The significance level determines where the critical value(s) will be for the distribution for the null hypothesis. And, you will have the same critical values for a 1-tailed test with $\alpha$ and a 2-tailed tests with $2\alpha$.

Assuming you want to reject the null, this means you want a value to fall in the critical region (that is "beyond" the critical values). If you fail to reject, you make a type II error, and the probability of this happening is $\beta$. Power is defined as $1-\beta$ (the probability of NOT making a type II error).

The calculation for $\beta$ is to find the probability of being in the non-critical region of the null distribution for the actual distribution (which you estimate using the expected effect size). For a one-tailed test, this region is (essentially) unbounded, usually something like $(-\infty,\nu_\text{c.v.})$. Whereas for a two-tailed test, this region if bounded, usually something like $(-\nu-\text{c.v.},\nu_\text{c.v.})$...and thus smaller. So, $\beta$ is smaller for a 2-tailed test than a 1-tailed test...which means the power is bigger for a 2-tailed test than a 1-tailed test.

++++

Continue the text on one- and two-tailed tests, picking up after its last sentence. The data that follows comes from a different source than the text on one- and two-tailed tests.

++++

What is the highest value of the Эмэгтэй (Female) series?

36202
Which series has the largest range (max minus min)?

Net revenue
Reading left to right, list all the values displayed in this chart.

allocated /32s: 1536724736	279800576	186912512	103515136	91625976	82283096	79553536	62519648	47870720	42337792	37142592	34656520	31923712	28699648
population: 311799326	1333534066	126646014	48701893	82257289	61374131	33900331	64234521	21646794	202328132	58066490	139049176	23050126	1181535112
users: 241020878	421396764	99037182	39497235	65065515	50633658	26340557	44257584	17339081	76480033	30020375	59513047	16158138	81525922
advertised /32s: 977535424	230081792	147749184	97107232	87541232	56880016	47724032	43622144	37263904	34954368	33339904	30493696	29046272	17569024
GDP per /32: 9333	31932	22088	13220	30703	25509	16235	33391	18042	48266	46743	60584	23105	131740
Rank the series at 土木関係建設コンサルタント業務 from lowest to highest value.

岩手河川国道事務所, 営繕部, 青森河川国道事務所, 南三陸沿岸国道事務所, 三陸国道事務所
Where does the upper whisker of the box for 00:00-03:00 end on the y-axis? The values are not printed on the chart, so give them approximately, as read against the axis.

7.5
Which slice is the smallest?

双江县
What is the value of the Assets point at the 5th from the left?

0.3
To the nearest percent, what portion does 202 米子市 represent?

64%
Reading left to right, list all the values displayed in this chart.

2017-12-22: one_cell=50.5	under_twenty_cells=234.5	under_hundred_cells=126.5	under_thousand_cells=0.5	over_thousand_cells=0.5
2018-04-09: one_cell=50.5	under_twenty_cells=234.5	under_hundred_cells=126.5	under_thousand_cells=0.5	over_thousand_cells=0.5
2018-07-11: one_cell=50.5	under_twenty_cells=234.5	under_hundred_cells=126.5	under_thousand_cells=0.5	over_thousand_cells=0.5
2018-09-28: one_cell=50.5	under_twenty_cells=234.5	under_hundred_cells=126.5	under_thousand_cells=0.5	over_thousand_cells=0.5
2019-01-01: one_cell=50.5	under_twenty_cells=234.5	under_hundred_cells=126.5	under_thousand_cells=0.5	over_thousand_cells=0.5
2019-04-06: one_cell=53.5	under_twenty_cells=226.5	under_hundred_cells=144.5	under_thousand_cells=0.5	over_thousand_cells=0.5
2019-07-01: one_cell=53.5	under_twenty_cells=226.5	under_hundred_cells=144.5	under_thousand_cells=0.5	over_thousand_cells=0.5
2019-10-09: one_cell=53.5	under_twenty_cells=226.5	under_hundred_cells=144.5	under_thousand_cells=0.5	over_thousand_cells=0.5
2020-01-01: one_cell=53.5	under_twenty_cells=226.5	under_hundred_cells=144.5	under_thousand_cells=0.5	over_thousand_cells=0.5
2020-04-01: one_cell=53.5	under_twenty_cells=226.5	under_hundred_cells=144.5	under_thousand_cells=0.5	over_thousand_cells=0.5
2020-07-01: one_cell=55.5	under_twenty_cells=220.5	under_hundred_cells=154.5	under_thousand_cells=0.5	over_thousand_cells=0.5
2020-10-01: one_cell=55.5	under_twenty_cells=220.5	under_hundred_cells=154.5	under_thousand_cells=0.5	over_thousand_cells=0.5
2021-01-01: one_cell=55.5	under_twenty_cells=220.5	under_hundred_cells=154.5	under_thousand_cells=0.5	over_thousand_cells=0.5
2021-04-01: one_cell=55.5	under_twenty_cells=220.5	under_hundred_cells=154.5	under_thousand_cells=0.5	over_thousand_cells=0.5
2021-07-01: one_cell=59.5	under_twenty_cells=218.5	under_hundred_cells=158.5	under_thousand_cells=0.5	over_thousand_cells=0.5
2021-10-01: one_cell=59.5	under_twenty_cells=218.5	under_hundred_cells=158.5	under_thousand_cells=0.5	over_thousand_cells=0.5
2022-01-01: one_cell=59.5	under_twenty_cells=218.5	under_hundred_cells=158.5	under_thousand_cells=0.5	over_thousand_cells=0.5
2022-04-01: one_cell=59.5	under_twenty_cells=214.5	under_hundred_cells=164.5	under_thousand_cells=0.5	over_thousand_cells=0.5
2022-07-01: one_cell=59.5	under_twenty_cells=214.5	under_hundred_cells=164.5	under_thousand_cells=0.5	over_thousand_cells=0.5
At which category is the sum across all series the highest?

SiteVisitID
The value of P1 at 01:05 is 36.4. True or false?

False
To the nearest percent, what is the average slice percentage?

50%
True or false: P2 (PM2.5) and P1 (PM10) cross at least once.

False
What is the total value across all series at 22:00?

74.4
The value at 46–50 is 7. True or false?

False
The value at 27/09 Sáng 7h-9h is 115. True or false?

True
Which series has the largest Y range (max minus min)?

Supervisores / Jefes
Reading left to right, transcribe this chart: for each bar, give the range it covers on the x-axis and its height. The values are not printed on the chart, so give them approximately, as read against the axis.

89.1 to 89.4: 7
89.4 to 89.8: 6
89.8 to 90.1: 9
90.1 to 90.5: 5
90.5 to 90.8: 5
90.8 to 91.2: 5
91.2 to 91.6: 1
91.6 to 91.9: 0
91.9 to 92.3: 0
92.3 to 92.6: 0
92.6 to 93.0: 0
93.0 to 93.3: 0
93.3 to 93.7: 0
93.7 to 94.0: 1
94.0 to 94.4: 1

++++

**Response**
However, the assertion that they are approximately the same is usually reasonable, as that "extra" non-critical region area in the 1-tailed test, $(-\infty,-\nu_\text{c.v.})$, the probability of that occurring for the "real" distribution is usually quite small.

Happy to provide a numerical example using a normal distribution if this will help clarify.